DATA PROVIDED:
===

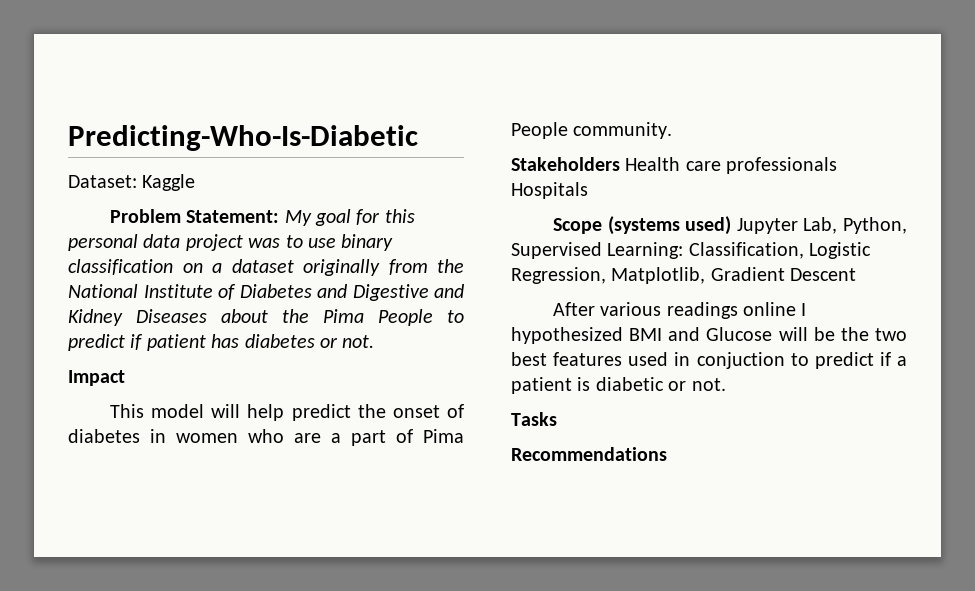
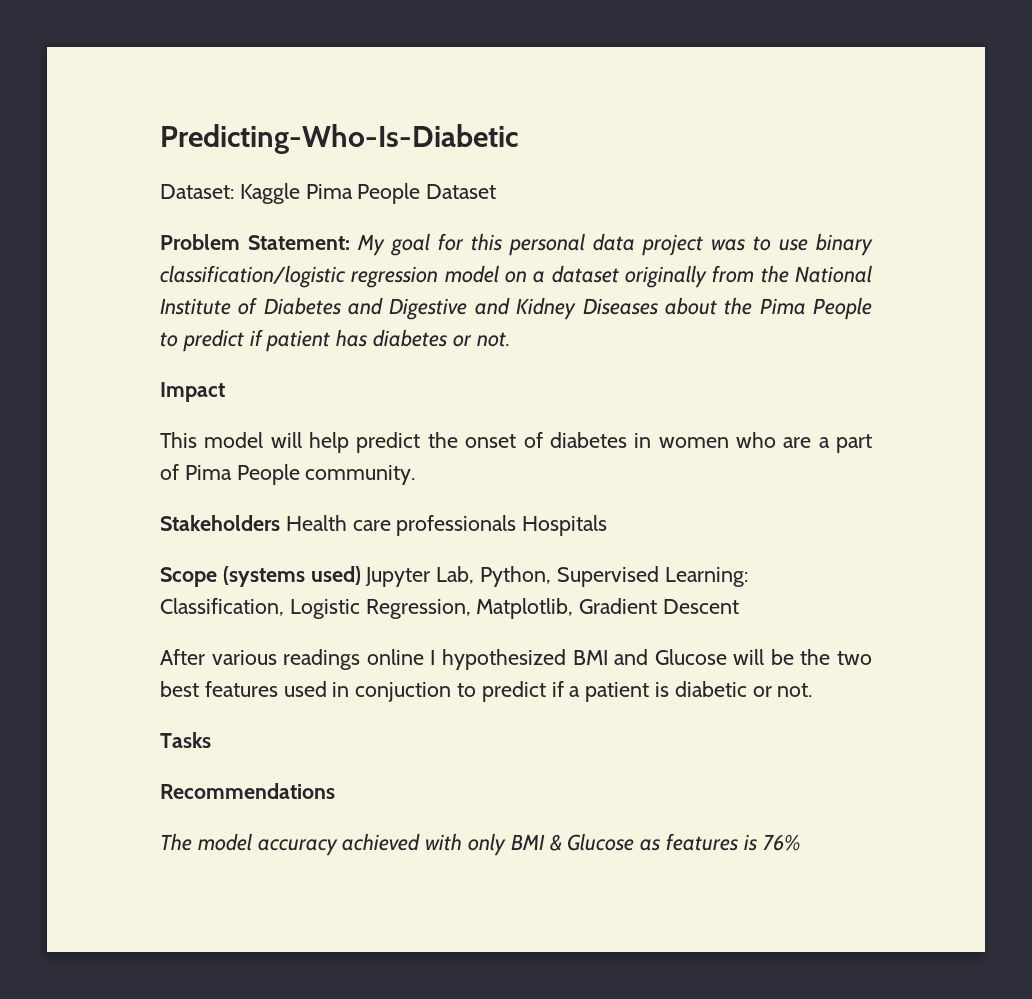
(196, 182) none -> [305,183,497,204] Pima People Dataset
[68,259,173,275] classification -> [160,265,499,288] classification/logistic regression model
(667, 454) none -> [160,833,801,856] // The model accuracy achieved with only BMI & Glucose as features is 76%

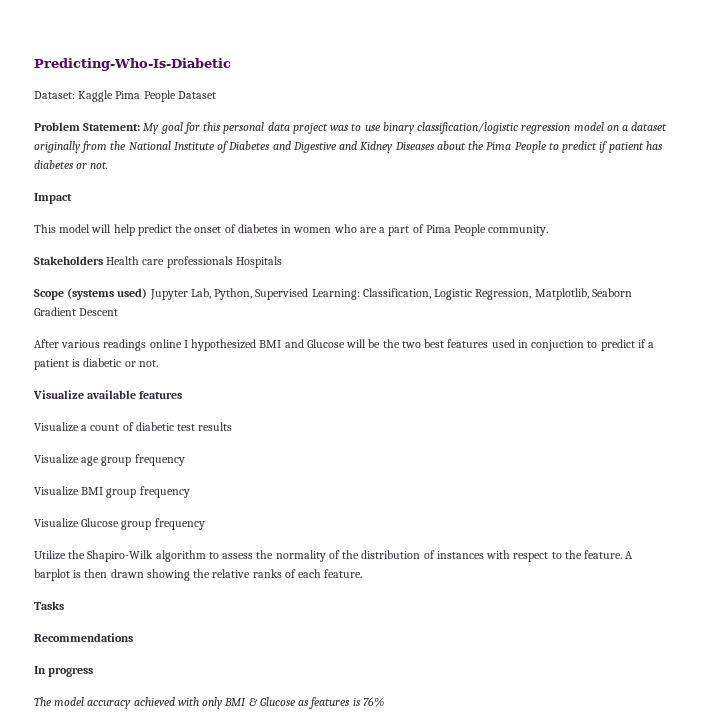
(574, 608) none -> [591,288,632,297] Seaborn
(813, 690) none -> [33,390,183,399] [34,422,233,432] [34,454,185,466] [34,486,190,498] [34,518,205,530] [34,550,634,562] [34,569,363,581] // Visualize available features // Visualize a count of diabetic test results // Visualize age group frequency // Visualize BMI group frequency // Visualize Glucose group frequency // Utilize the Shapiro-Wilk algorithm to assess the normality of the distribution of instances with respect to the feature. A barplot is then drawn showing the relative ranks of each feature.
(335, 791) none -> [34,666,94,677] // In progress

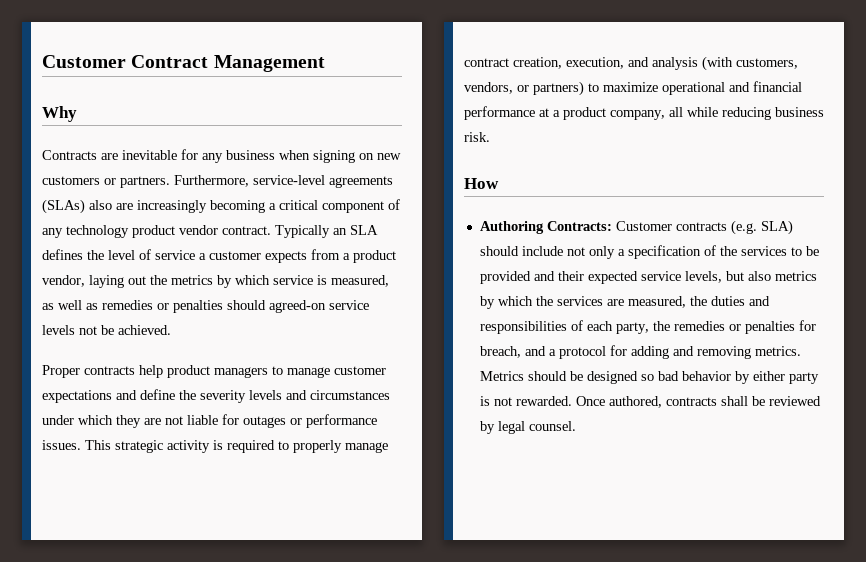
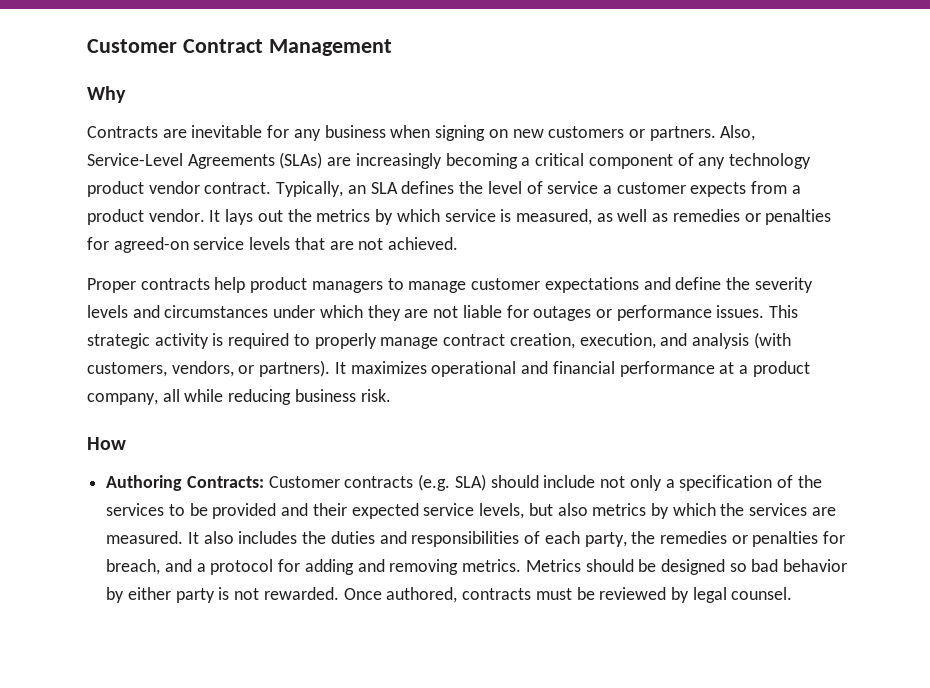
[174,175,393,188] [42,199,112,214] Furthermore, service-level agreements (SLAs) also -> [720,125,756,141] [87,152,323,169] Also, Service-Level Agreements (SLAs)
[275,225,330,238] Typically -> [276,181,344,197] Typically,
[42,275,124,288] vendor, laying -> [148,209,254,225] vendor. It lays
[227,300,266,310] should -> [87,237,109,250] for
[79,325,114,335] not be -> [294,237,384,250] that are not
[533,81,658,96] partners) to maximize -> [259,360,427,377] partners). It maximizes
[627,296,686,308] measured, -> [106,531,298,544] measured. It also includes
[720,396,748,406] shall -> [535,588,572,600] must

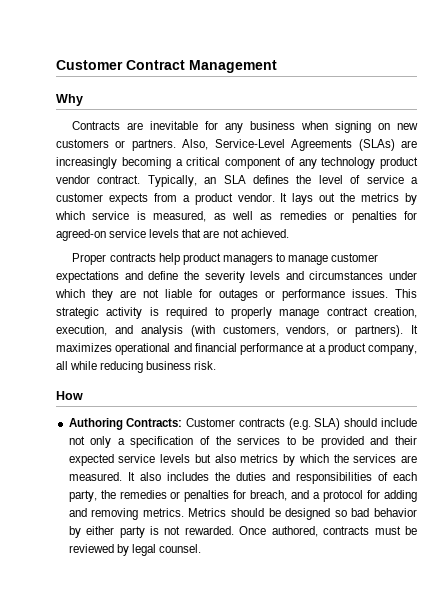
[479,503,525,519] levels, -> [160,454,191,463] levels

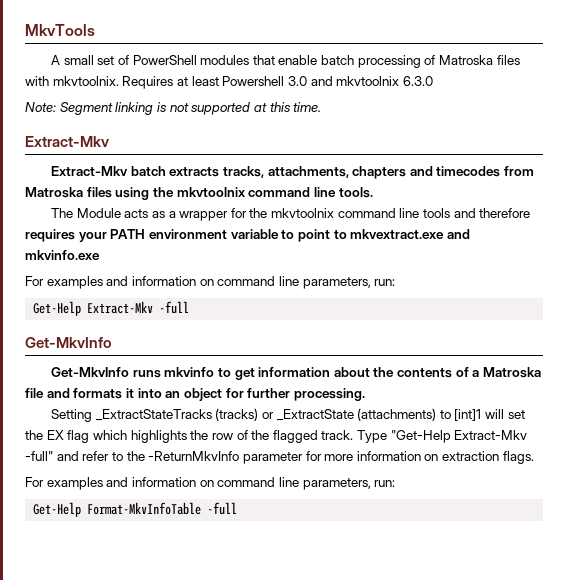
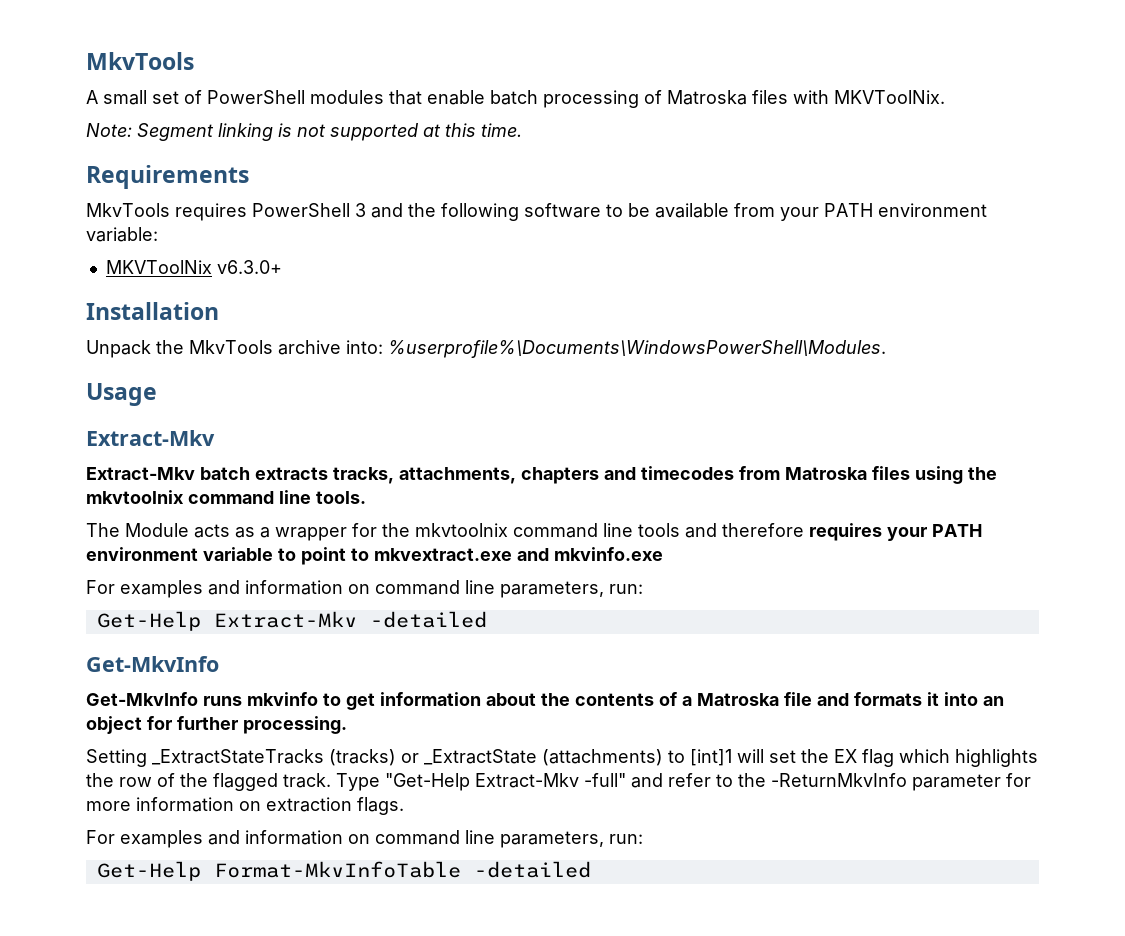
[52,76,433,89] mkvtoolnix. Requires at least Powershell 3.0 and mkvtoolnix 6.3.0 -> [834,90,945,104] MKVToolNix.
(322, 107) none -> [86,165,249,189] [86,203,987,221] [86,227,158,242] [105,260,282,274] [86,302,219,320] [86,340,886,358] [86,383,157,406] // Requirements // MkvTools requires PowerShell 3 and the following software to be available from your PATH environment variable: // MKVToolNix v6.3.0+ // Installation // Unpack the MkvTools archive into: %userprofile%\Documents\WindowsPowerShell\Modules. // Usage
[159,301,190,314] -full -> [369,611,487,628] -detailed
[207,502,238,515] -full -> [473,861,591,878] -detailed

===

AIM OF THE EXERCISE:
Above are records; repeat only the lines starting at the line with "[52,76,433,89] mkvtoolnix. Requires" and ending at the line with "(322, 107) none", exactly as they appear, both included.

EXERCISE RESPONSE:
[52,76,433,89] mkvtoolnix. Requires at least Powershell 3.0 and mkvtoolnix 6.3.0 -> [834,90,945,104] MKVToolNix.
(322, 107) none -> [86,165,249,189] [86,203,987,221] [86,227,158,242] [105,260,282,274] [86,302,219,320] [86,340,886,358] [86,383,157,406] // Requirements // MkvTools requires PowerShell 3 and the following software to be available from your PATH environment variable: // MKVToolNix v6.3.0+ // Installation // Unpack the MkvTools archive into: %userprofile%\Documents\WindowsPowerShell\Modules. // Usage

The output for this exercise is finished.